Ofsted has homed in on a lack of progress by social work leaders at a council due to merge with its neighbours, deeming their impact on practice to be ‘inadequate’.
In a report published last week, inspectors said senior managers and elected members at Bournemouth council had failed to deliver improvements in areas identified during their last visit four years ago.
Some services, in particular those for care leavers, were found to have gone backwards.
“The local authority identified through their self-assessment the majority of areas that require improvement,” the report said. “However, plans in place to address these are not sufficiently rigorous and have not been reviewed.” Inspectors also found weaknesses that local authority bosses were unaware of.
Overall the council retained its ‘requires improvement’ grading thanks to strengths such as the children with disabilities team and some elements of services for looked-after children.
Ofsted acknowledged that a planned April 2019 merger between Bournemouth and its neighbours, Poole and Christchurch, had to some extent “inhibited the ability of the local authority to deliver timely service improvements”.
The scheme, which its backers say could save more than £100 million over the next six years, has been subject to a costly and protracted legal challenge from Christchurch council.
Ofsted said the proposed delivery of some frontline services, including the out-of-hours children’s service and multi-agency safeguarding hub (MASH), in partnership between the three authorities, meant Bournemouth’s scope for change had in places been limited.
The MASH was one area singled out for criticism in the inspection report, which highlighted delays in decision-making and a tendency to consider concerns in too isolated a manner.
“Too often, children and young people in Bournemouth do not receive timely support to meet their needs,” the report said.
Lack of oversight
But inspectors found other causes for concern, beyond the impact of the planned merger.
Cuts to senior management, they said, had acted to restrict the scope for overseeing performance, making it harder to deliver practice improvements.
Inspectors noted some good joint-working between elected members and senior managers, which had resulted in a “continued financial commitment” to service development.
But, they added: “The absence of effective monitoring and regular review of improvement priorities means the senior management team is not driving plans effectively in order to ensure all improvements are delivered within timescales that meet children’s needs.”
Ofsted also raised questions about the quality of high-level partnership working, which the report said did not take place regularly enough to protect children at risk of sexual exploitation or who went missing.
And inspectors found deficiencies in Bournemouth’s procedures for handling allegations of abuse against adults. “Thresholds are not consistently applied, recording is not comprehensive, and decisions are not always accompanied by a clear rationale,” they said, though they added that immediate action was being taken to remedy the situation.

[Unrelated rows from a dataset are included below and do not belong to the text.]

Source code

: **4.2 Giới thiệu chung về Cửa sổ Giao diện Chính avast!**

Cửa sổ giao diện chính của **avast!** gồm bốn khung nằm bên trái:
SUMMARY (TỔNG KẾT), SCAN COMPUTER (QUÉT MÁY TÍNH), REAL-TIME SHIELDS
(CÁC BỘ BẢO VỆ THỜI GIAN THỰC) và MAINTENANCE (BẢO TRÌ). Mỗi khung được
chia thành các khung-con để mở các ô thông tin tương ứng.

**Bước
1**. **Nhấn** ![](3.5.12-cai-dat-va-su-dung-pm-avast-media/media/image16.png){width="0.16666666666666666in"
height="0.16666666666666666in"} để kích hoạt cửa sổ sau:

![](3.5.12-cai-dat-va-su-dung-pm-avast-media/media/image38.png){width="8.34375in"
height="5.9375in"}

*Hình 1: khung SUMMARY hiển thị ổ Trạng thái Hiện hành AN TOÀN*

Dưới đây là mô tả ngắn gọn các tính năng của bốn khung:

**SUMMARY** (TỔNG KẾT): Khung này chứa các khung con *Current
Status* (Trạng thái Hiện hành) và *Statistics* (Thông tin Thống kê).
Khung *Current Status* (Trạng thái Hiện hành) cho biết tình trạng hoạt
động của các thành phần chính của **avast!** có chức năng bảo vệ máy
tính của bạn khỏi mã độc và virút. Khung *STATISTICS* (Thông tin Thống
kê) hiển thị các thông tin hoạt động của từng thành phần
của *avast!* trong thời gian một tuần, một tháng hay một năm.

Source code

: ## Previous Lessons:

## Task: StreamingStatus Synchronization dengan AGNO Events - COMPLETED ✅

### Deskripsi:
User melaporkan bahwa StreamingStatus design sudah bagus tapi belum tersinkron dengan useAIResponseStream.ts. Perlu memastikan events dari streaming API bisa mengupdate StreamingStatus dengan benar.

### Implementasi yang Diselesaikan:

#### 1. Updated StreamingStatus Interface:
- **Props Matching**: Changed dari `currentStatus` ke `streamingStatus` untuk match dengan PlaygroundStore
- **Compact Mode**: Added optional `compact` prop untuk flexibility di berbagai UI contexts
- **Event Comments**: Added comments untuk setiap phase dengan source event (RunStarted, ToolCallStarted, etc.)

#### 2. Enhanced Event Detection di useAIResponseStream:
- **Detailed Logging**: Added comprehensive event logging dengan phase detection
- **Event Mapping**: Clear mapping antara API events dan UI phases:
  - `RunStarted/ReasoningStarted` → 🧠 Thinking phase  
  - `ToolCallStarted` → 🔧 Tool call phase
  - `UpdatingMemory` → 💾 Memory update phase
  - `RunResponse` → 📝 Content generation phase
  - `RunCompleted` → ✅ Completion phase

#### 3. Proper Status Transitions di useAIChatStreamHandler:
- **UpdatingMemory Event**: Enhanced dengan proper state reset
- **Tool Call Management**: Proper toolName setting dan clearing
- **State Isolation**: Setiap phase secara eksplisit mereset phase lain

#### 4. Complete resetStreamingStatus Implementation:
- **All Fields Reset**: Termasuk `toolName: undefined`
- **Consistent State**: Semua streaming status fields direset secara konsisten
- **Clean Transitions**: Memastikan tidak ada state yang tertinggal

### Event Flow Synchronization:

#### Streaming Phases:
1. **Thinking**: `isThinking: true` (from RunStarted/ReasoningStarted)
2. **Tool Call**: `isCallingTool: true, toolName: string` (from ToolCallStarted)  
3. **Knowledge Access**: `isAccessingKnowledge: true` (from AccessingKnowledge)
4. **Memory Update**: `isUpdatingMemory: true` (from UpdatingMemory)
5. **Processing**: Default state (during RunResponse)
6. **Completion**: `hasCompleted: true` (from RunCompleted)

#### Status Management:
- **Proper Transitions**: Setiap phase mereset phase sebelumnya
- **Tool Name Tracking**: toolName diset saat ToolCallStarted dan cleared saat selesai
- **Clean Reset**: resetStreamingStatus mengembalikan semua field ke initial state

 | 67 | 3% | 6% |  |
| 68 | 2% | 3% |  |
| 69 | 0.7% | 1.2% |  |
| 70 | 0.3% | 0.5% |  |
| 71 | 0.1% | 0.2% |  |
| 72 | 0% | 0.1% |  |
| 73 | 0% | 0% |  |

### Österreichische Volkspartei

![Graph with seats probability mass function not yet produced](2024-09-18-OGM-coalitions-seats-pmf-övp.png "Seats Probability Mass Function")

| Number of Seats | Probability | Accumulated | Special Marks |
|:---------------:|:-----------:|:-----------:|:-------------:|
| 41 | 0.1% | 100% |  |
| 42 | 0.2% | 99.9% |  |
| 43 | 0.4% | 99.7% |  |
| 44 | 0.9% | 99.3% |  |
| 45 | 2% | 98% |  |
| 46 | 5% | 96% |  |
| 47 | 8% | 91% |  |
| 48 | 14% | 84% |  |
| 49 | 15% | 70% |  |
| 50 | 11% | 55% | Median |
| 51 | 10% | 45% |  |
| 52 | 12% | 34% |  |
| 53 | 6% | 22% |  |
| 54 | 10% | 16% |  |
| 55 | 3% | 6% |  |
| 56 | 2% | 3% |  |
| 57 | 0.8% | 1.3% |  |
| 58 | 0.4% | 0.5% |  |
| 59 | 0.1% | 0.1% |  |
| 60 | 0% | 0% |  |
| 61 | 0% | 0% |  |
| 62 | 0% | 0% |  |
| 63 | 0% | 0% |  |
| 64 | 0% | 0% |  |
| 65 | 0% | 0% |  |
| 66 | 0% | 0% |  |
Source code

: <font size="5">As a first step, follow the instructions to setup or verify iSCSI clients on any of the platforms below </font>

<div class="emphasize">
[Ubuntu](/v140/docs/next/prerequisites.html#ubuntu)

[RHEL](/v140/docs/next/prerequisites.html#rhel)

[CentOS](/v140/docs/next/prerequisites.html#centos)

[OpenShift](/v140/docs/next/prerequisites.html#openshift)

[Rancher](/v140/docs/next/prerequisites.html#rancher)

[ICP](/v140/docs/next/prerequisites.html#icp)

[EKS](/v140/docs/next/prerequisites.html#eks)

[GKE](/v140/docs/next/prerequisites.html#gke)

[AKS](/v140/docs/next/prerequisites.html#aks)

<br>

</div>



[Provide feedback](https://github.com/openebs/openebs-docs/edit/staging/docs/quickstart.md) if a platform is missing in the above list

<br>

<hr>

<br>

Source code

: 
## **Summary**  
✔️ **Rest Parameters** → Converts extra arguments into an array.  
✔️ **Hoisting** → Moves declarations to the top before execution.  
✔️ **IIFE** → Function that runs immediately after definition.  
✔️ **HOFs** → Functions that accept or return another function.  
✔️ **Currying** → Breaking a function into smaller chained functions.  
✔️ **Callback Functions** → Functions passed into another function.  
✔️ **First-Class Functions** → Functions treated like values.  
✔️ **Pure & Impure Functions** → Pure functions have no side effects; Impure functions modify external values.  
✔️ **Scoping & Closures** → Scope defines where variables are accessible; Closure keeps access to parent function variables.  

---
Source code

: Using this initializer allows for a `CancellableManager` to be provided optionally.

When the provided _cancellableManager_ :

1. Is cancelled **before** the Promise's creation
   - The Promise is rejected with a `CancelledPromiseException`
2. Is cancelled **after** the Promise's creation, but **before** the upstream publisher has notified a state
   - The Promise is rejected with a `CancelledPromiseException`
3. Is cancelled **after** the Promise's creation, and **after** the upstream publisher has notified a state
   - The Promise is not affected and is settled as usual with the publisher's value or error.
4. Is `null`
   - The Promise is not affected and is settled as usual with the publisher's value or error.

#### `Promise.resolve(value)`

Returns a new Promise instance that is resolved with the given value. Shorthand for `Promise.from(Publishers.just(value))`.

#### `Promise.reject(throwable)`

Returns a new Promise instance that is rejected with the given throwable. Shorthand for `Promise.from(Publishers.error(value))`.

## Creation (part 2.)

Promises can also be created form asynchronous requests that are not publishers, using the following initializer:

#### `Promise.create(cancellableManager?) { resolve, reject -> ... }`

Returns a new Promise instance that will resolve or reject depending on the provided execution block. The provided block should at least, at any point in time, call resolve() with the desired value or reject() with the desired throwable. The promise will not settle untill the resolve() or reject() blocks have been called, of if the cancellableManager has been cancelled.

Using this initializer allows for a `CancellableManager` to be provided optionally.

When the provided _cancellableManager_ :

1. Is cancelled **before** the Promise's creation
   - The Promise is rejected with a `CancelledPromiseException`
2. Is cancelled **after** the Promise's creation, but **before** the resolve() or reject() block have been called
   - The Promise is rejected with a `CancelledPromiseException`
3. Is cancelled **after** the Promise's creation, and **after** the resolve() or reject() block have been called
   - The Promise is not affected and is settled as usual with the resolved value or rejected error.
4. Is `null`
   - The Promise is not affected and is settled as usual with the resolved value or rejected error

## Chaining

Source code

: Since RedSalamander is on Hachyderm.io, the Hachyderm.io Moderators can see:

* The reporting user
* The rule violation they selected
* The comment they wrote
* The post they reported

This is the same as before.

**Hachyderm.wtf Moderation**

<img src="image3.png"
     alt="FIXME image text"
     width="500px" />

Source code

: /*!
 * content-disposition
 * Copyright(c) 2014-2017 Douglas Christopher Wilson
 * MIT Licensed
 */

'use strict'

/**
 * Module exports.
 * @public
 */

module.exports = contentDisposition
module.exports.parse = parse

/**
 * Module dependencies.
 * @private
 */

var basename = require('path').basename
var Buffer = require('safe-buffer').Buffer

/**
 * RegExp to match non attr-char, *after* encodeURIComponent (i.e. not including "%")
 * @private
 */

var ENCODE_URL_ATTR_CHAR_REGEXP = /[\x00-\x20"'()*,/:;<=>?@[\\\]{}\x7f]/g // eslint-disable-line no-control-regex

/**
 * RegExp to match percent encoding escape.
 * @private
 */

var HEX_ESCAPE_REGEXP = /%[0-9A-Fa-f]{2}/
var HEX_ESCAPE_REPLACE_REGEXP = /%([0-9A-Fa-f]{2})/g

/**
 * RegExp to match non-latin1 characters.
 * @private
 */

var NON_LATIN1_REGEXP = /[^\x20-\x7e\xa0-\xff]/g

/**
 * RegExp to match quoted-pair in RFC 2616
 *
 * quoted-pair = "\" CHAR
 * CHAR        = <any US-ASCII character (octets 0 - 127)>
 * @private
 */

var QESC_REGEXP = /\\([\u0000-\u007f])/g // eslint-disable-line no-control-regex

Positive relationships with young people
Elsewhere, Ofsted’s report was critical of work carried out by Bournemouth’s assessment team, which it said was too often optimistic and lacking in depth.
But it also found a number of strengths, with the “vast majority” of child protection and child in need plans found to be of good quality.
Inspectors went on to praise “thoughtful, early planning” by staff in the disabled children’s team, which they said ensured young people received “coordinated and bespoke services to ensure a smooth transition to adulthood”.
The majority of services for looked-after children were also found to be of good quality, with social workers found to have “well-established, positive relationships” with young people.
Care leavers’ experiences were though identified as a negative, with planning mostly poor and personal advisors struggling with heavy caseloads.
“Young people are not consistently achieving good outcomes, and a small but significant number are living in circumstances of increased risk and need,” Ofsted said.
Community Care requested an interview to discuss Bournemouth council’s areas for practice improvement and the impact of the merger, but we were told no one was available.
In a statement, Nicola Greene, Bournemouth’s cabinet member for education and children’s services said she was “confident the future can and will be consistently bright” for children’s Services in the city.
Greene added: “The establishment of the new council for Bournemouth, Christchurch and Poole, now just seven months hence, along with the skills, commitment and enthusiasm for change among our staff right now, means we have the basis upon which to build a service that performs well across the board.”
Jane Portman, the council’s managing director, said: “We welcome the findings in the report which has identified strengths and areas to improve further.”
She added: “The council has already established an improvement board to oversee implementation of [our] robust action plan and ensure necessary improvements are made quickly.”